Daha da önemlisi Suriye’nin zaferi, Müslüman dünyada seküler ve aydınlanmacı güçlerin de yeniden yükselmesine yol açacaktır. Afganistan’da Taliban’ın iktidarı ele geçirmesine karşın bu etki güçlenecektir. Çünkü tersinden Taliban da İslam dünyasında aydınlanma ve modernitenin öneminin kavranmasında uyarıcı bir rol oynadı.

Çok açık ki, Suriye direnişi, barbarlığa, emperyalizme, klasik ve post-modern gericiliğe karşı dünyadaki mücadele ekseninin kilit halkasıydı. Bu halkanın kırılması halinde bütün insanlık kaybedecekti. Tarihsel oylumu olan siyasal ve toplumsal kavgalar bazen bu kadar nettir.

SURİYE’DE GERÇEKTE KİMLER SAVAŞTI?

Peki Suriye’de gerçekte kimler savaştı? Savaşın tarihsel ve felsefi tarafları kimdi? Bu sorulara yanıt verebilmek için tarihsel oylumu olan bir bakışa ihtiyaç var. Bu nedenle günümüzde olup bitenleri anlamak, gerçekte ne olup bittiğini görmek için biraz geriye gitmek gerekiyor.

İmam Gazali’nin "aklı" değil "nakli", yani vahiyi esas alan, felsefeyi kafirlik sayan, insan aklına ve bilime ancak nakledilen kutsal sözün sınırları içinde hareket izni tanıyan doktrinini benimsemiş Müslüman kitleler bu tercihlerinin cezasını çekiyorlar.

Geri kalmışlıkları ve çektikleri bütün acıların nedenini İslam’dan uzaklaşmaya bağlayan, dolayısıyla çareyi daha fazla dine sarılmak olarak gören siyasal İslamcılar ve ulema Müslüman dünyanın kendi Ortaçağını aşma şansını da elinden alıyor.

Arap ulusçuluğu ve modernleşmesinin yozlaşmış rejimler ve işbirlikçi sınıfların elinde başarısızlığa uğraması, zaten inanç dünyasından akıl dünyasına geçememiş geniş Müslüman kitlelerin kolaylıkla siyasal İslam’ın denetimine girmesini sağlıyor.

Müslüman kitleler tam bir akıl dışılık altında, formel mantığa bile aykırı olan tuhaf bir açmaz yaşıyor. İmam Gazali’nin yolundan gidenler kurtuluş için daha çok dine sarıldıkça daha koyu bir karanlığın içine yuvarlanıyor. Çare olarak yine ve daha fazla dine sarılmayı öneriyor, başka yol bulamıyorlar ya da bulmak istemiyorlar. Acıklı bir tablo.

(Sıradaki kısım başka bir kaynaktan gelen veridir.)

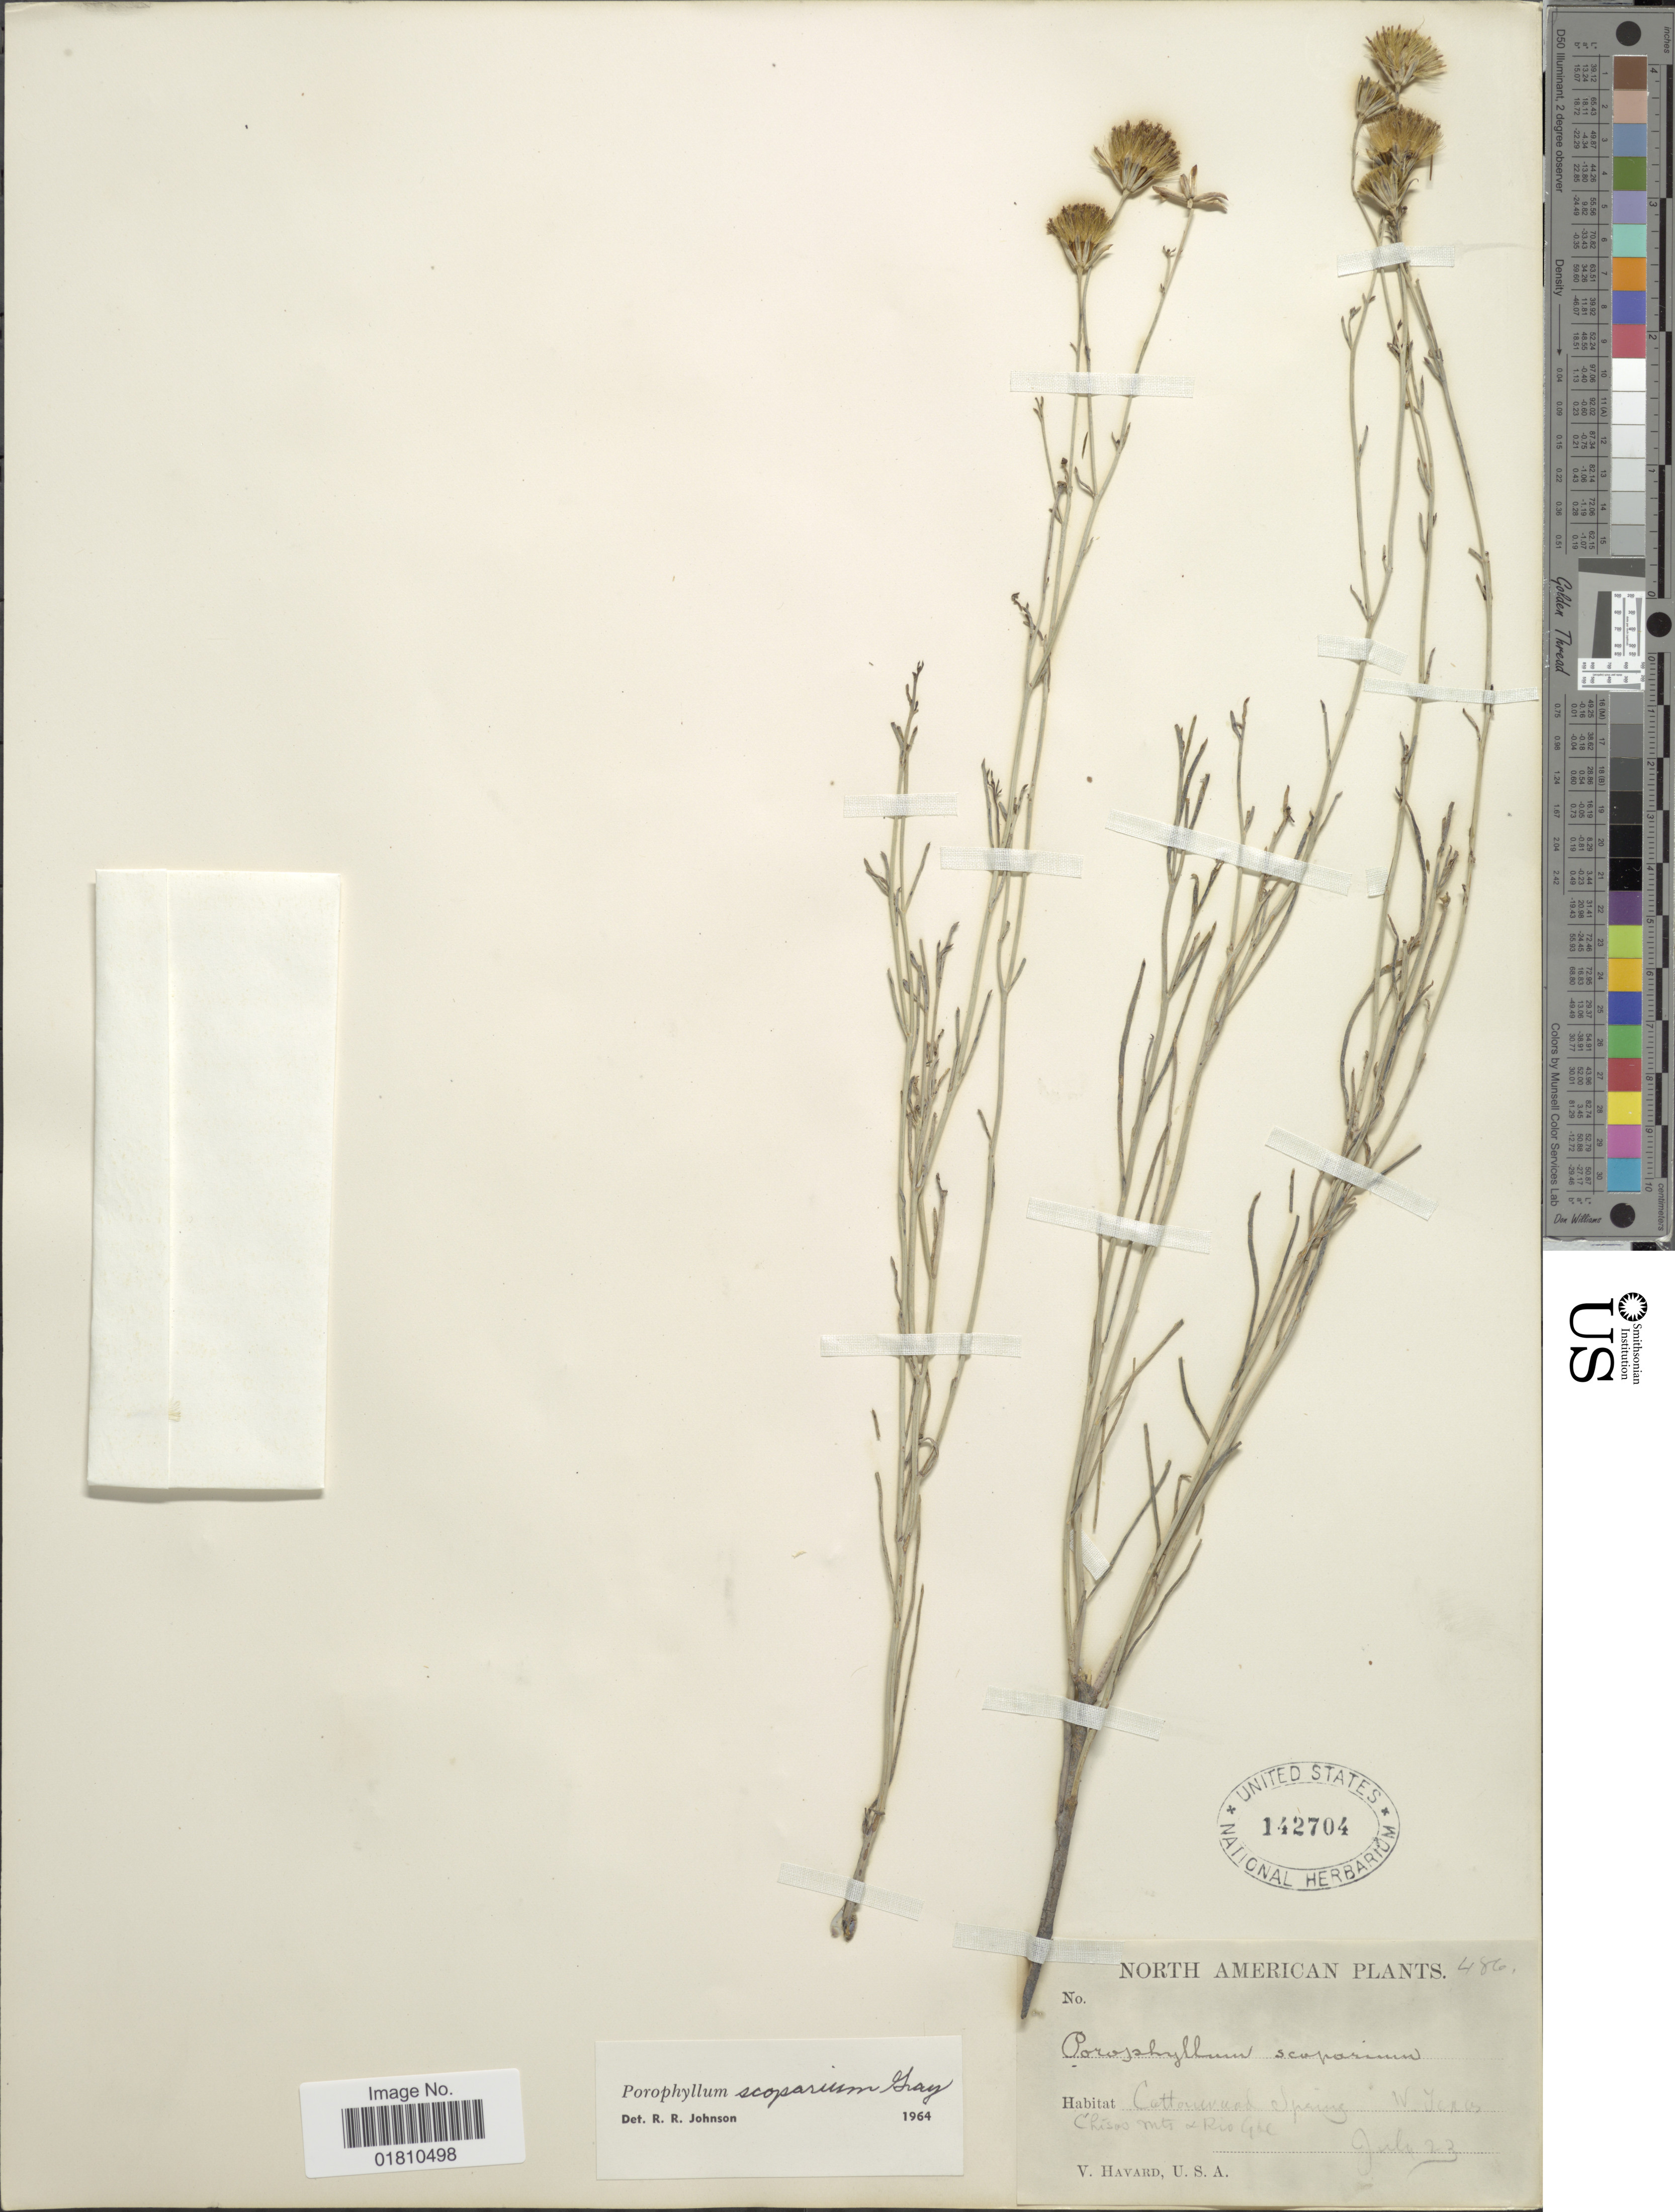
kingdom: Plantae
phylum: Tracheophyta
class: Magnoliopsida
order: Asterales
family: Asteraceae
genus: Porophyllum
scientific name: Porophyllum scoparium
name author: A. Gray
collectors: V. Havard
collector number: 486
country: United States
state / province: Texas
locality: North America, Cottonwood Spring, W. Texas, Chisos Mts., Rio Gr.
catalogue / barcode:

İşte bu kısır döngüyü aşmayı deneyen ülkeler o nedenle birer örnek olmaktan çıkarılıyor. Bu ülkeler arasında kuşkusuz en başarılı ve öncü örnek, bütün eksiklikleri ve sınırlılıklarına karşın Cumhuriyet Türkiye’siydi. Böyle olduğu için 70 yıllık bir karşı devrim sürecinin sonunda onu yıktılar.

Gerçekte Suriye’de İmam Gazali ile İbni Rüşt savaştı. Bin yıllık bir savaştı bu. Türkiye’de hala devam eden bir savaş!